She is authoritative for one thing. This does put her on par with Atticus in bringing up the two kids, but being black her character also acts as a foil to Scout's character, teaching her the proper values in life.
And Valerie Smith in Black Feminist Theory and the Representation of the "Other" says that "Black women are employed, if not sacrificed, to humanize thier white superordinates, to teach them something about the content of their own subject positions" (1989, p. 375). However, Smith says this in relation to the portrayal of black women in relation to several films.

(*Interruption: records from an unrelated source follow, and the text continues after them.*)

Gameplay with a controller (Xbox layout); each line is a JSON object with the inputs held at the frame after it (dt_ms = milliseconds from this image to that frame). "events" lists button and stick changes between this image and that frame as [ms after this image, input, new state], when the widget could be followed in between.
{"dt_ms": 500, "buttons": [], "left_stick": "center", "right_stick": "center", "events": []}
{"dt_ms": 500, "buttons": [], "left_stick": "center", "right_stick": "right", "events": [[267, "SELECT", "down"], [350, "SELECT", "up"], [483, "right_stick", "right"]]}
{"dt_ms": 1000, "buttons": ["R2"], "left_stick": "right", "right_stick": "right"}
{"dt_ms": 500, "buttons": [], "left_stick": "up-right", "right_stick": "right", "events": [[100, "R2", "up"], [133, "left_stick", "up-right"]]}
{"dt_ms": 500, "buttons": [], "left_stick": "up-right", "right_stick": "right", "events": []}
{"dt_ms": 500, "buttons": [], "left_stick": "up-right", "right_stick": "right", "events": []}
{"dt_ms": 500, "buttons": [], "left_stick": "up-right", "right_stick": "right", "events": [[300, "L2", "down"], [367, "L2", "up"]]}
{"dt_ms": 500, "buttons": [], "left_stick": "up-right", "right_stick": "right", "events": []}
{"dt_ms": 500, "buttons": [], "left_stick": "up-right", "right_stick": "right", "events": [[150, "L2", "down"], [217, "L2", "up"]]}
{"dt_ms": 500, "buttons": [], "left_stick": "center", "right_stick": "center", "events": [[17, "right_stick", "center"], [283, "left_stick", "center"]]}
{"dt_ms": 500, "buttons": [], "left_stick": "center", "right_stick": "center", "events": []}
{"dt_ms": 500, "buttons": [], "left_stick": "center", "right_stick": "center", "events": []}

I wish I weren't so late to arrive at this great discussion. I agree that Calpurnia is not a simple character to place within the social hierarchy of Maycomb. In teaching the novel this semester, I have been prompted by the in-class and written statements of very perceptive students to think more about how she is positioned within the world of the novel. One student wrote the following, in a move toward deconstructing the conventional reading of the novel:
There is one major gap that is overlooked easily. Since Tom’s trial occupies most of the attention, it is easy to overlook one line by Miss Jean Louise. When the mad dog is coming through town, Calpurnia goes over to the Radley place to warn the inhabitants there. As she knocks on the front door and yells the news, Scout says, "She’s supposed to go around in back" (Lee 107). If this is the case, then for all Atticus’s polite attempts and agreements with Calpurnia, she is still required to follow the laws of segregation at his house.
I would add that the narrator herself seems more than a little conflicted about Calpurnia. When we first are told about Calpurnia as a character, we learn in a brief paragraph that she is simply the cook, a less than fully integrated member of the Finch household: “We lived on the main residential street in town -- Atticus, Jem and I, plus Calpunia our cook.” (That label does not hold up well, of course; as we later learn, she is much more than a cook to the family.) The more developed paragraph after this short one gives more detail on Calpurnia and is followed by an equally long, wholly unexpected paragraph on Scout’s dead mother. Calpurnia and Scout’s dead mother are strangely connected across the paragraph break, particularly through the contrasts of presence/absence and of remembering/not remembering. Scout says first of Calpurnia and then of her mother: “I had felt her tyrranical presence as long as I could remember. / Our mother died when I was two, so I never felt her absence.”
I don’t see Calpurnia as conforming to some common stereotype of black women, but I do think that Valerie Smith’s critical analysis may be applied meaningfully to this character and to her place within the novel. Calpurnia is positioned as an “Other” in multiple ways, and she is used in the story to bring into focus the identify (or subject position, if you will) of the immediate Finch family: “Atticus, Jem and I, plus Calpunia our cook.”
When I teach this book to my students, we always talk about the social hierarchy of Maycomb, and they never know where to put Calpurnia--does she go at the bottom with the rest of the blacks or is she elevated because of her status in Atticus' home?
I think superficially Lee wants Calpurnia to seems a stereotypical black woman--she serves a white family, some of her language, even in the Finch house, is that of the black community. But it is through a reflection of Atticus' behavior that we come to see her as more than a stereotype. It would have been very easy for Lee to make Calpurnia a "Mammy" type character, but the respect Atticus shows her and the authority he gives her and the kindness with which he treats her brings her above that stereotype.
If a reader just wants to see Calpurnia as another black serving a rich white family, I think a reader is allowed to do so, but I think that reader would be missing a valuable point in Lee's book. She chose to make Calpurnia black for a reason (even though it was the norm at the time). Atticus could have hired a white person to care for the kids--but Lee had him hire a black woman. And my guess is that Atticus paid her just as much as he would a white woman.
At the same time, remember that we also see Calpurnia teaching her own community something when she brings the children to First Purchase Church. One of the parishioners became very irate with Calpurnia for having brought white children to their church, however Calpurnia defends them and I think at that moment is showing her own community something.
Furthermore, Scout also mentions at this time how she noticed that Calpurnia's language had changed all of a sudden when she responded to the irate woman, noticing that Calpurnia was now speaking like the other blacks citizens Scout had ever met rather than the way Scout and her family spoke. If Calpurnia was portrayed as the stereotype of a black woman, then I don't think she would be able to switch "code" in this way, from one form of spoken word to another.